Segment Open

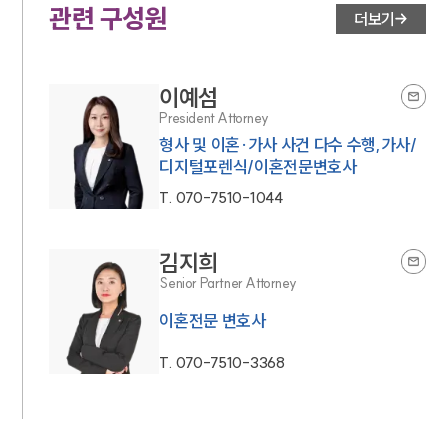
관련 구성원
더보기
이예섬
President Attorney
형사 및 이혼·가사 사건 다수 수행,가사/
디지털포렌식/이혼전문변호사
T.
070-7510-1044
김지희
Senior Partner Attorney
이혼전문 변호사
T.
070-7510-3368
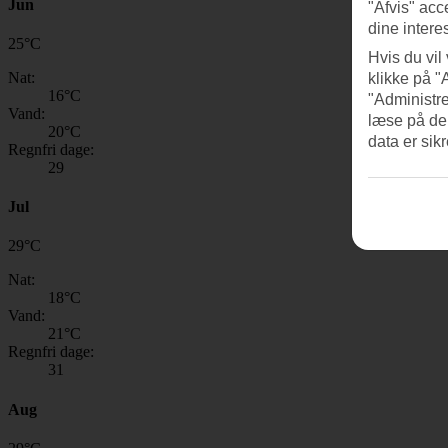
Jun
"Afvis" acc
dine intere
25
°
C
Hvis du vil
Nat:
klikke på "
16
°C
"Administre
Vand:
læse på de
20
°C
data er sik
Regnfri dage:
29
Jul
29
°
C
Nat:
18
°C
Vand:
21
°C
Regnfri dage:
31
Aug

Segment Closed

• _What to do_: Write out the text read from every one of the records above, verbatim and line for line, leaving the pictures out of your answer.

• _Response_:
관련 구성원
더보기
이예섬
President Attorney
형사 및 이혼·가사 사건 다수 수행,가사/
디지털포렌식/이혼전문변호사
T.
070-7510-1044
김지희
Senior Partner Attorney
이혼전문 변호사
T.
070-7510-3368
Jun
"Afvis" acc
dine intere
25
°
C
Hvis du vil
Nat:
klikke på "
16
°C
"Administre
Vand:
læse på de
20
°C
data er sik
Regnfri dage:
29
Jul
29
°
C
Nat:
18
°C
Vand:
21
°C
Regnfri dage:
31
Aug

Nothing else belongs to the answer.